SÃO PAULO, RIO e Brasília

No dia seguinte aos protestos que pediram mudanças no governo de Dilma Rousseff, o ministro da Fazenda, Joaquim Levy, se encontrou com empresários e defendeu a necessidade a de um ajuste fiscal rápido "de verdade" e apoiado pela população.

- Se fizermos um ajuste de forma rápida, de verdade e do tamanho necessário, as pessoas poderão sentir o chão firme para voltar a tomar risco e investir - disse.

O ministro também argumentou que, apesar de terem um custo para a população, as medidas de austeridade propostas pelo governo visam evitar cenários "muito desfavoráveis", como rebaixamento do país, crise cambial e descontrole da inflação.

- Numa democracia, o apoio explícito da população é muito importante. Acho que as razões para o ajuste fiscal estão claros, e vamos ter de tomar essa decisão e dar o passo para virar a página - afirmou.

'Foi ótimo enquanto durou'

Levy esteve em dois encontros com os principais empresários de São Paulo. O primeiro, pela manhã, foi com representantes do setor de varejo na Associação Comercial de São Paulo (ACSP). O segundo foi um almoço na sede da Federação das Indústrias do Estado de São Paulo (Fiesp). Na Associação Comercial, Levy, sem citar nomes de antecessores, criticou o que chamou de "capitalismo de Estado":

- Uma grande lição é que o capitalismo de Estado não dá muito certo numa democracia. Trazer toda a poupança para políticas centralizadas é incompatível com ela - afirmou.

• **REQUISITOS DO EXERCÍCIO**
(A) Liste os cenários "muito desfavoráveis" que, segundo a matéria acima, as medidas de austeridade pretendem evitar.
(B) Transcreva da matéria acima o trecho que vai de "- Numa democracia, o" até "página - afirmou.".

• **MATERIAL FORNECIDO**
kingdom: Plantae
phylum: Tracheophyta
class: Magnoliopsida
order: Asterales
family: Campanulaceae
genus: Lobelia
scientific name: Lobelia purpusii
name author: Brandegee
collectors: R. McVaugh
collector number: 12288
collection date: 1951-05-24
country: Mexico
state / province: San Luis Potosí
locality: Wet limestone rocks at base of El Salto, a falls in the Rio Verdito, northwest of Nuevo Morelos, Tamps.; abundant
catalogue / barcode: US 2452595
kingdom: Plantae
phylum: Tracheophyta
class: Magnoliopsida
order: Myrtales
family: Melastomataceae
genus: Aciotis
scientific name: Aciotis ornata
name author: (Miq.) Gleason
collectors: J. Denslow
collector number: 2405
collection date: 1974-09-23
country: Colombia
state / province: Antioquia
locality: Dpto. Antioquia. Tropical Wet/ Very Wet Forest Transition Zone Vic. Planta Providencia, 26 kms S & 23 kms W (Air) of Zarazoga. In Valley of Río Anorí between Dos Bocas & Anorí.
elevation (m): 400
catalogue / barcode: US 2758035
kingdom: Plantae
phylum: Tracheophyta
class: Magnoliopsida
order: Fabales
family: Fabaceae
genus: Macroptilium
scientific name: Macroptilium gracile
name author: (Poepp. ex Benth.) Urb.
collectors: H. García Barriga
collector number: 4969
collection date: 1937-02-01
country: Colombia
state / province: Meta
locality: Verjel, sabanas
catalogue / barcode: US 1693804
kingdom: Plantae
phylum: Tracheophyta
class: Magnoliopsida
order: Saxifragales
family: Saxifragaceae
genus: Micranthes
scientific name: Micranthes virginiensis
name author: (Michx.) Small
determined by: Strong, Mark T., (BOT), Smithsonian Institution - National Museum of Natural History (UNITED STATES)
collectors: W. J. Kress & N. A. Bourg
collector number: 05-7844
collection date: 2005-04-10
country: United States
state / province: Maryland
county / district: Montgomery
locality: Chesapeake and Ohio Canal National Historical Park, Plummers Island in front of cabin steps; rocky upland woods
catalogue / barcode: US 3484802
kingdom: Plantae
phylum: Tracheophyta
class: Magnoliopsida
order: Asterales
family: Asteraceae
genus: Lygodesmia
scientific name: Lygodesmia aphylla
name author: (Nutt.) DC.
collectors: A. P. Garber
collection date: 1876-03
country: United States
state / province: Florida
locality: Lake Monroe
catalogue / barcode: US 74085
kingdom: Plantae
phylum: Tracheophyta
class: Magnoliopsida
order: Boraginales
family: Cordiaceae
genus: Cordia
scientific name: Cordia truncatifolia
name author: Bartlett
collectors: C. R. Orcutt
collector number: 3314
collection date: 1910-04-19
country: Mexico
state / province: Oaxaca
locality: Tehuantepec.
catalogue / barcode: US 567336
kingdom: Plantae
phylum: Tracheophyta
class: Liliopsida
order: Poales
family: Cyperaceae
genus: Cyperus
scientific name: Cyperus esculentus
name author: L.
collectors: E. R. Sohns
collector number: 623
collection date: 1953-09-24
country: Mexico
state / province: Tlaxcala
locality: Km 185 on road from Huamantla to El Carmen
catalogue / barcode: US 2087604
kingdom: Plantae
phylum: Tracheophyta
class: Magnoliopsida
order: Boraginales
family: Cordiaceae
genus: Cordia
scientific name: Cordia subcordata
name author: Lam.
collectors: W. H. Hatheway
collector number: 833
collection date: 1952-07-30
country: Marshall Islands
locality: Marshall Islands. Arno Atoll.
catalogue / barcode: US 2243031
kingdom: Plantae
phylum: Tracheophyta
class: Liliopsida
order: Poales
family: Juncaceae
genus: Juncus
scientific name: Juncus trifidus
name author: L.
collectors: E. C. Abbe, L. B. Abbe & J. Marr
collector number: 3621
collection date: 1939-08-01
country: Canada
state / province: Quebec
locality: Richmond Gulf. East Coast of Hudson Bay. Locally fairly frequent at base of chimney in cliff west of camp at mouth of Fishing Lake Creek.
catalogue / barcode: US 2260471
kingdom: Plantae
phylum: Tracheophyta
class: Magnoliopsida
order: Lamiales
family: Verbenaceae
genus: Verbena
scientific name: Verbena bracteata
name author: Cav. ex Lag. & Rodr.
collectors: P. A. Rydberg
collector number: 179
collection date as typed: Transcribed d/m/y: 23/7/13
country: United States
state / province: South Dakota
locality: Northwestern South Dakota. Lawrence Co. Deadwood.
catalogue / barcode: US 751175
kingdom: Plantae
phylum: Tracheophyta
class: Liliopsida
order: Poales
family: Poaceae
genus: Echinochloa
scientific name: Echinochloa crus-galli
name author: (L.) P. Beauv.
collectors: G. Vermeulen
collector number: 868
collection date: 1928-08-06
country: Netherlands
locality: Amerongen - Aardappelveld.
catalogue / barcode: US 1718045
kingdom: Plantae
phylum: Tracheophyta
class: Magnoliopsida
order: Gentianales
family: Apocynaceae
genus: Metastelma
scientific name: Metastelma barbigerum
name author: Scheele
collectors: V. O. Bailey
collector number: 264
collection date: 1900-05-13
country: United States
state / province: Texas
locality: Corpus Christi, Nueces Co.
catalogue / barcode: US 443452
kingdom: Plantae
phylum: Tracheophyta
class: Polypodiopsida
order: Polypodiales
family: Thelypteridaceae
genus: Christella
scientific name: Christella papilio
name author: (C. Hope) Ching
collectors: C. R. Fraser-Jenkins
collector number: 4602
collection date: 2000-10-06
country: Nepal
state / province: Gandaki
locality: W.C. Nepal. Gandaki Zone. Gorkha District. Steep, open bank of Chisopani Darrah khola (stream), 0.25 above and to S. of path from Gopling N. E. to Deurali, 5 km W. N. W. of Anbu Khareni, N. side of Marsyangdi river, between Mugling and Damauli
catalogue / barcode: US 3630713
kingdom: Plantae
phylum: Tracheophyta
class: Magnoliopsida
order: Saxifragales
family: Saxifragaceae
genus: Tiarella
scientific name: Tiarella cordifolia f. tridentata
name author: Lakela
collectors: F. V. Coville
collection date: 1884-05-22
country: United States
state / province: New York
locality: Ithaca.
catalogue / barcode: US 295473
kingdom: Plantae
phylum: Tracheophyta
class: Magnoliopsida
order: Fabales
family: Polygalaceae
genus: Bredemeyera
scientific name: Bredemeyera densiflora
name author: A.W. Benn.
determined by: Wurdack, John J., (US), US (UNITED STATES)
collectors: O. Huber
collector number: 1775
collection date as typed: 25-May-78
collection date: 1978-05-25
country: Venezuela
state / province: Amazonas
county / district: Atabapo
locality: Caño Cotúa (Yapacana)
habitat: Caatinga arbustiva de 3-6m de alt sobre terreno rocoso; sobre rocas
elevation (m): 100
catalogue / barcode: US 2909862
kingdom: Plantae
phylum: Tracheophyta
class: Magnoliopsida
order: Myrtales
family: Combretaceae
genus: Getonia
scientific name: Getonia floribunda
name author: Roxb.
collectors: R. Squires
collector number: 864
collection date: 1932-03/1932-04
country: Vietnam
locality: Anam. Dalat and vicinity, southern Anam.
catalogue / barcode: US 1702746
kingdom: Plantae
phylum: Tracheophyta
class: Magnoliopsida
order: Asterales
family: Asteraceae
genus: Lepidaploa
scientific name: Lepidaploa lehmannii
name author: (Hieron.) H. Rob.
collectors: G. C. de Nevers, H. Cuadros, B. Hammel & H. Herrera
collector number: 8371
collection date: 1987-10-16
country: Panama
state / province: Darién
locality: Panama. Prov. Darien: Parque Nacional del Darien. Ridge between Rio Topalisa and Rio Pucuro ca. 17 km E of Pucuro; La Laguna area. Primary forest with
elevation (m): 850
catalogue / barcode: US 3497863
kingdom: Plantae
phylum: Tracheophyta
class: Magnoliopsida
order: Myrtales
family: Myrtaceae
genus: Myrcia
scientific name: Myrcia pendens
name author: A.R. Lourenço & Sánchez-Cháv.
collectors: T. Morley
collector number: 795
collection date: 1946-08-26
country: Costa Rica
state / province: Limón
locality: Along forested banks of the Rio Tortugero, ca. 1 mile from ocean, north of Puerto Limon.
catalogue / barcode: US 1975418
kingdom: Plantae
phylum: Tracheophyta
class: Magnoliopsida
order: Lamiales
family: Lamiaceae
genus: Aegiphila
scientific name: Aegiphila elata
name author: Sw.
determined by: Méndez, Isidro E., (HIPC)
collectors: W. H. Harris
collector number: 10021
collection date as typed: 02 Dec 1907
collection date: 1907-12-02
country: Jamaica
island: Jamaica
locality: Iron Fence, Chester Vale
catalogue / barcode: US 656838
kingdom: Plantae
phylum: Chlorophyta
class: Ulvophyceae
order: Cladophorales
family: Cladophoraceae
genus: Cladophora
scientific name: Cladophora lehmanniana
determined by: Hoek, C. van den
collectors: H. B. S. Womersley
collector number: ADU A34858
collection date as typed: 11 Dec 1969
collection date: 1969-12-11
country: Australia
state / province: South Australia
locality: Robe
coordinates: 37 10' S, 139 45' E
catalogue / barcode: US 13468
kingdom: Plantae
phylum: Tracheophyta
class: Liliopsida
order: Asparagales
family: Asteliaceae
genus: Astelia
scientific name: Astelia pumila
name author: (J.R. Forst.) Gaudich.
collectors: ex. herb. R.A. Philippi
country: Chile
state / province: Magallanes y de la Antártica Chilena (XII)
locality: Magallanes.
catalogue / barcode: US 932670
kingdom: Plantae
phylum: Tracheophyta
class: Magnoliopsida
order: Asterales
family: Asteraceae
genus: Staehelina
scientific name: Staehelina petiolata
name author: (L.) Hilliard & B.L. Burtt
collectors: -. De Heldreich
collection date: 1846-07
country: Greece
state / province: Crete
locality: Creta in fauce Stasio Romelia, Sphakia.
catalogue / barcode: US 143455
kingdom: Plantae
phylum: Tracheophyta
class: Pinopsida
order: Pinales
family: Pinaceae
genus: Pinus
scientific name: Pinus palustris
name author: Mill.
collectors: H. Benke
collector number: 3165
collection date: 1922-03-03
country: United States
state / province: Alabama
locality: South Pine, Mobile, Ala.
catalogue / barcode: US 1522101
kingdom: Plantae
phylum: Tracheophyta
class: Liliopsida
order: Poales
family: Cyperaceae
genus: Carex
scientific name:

• **SOLUÇÕES POR TAREFA**
(A) Rebaixamento do país, crise cambial e descontrole da inflação.

(B)
- Numa democracia, o apoio explícito da população é muito importante. Acho que as razões para o ajuste fiscal estão claros, e vamos ter de tomar essa decisão e dar o passo para virar a página - afirmou.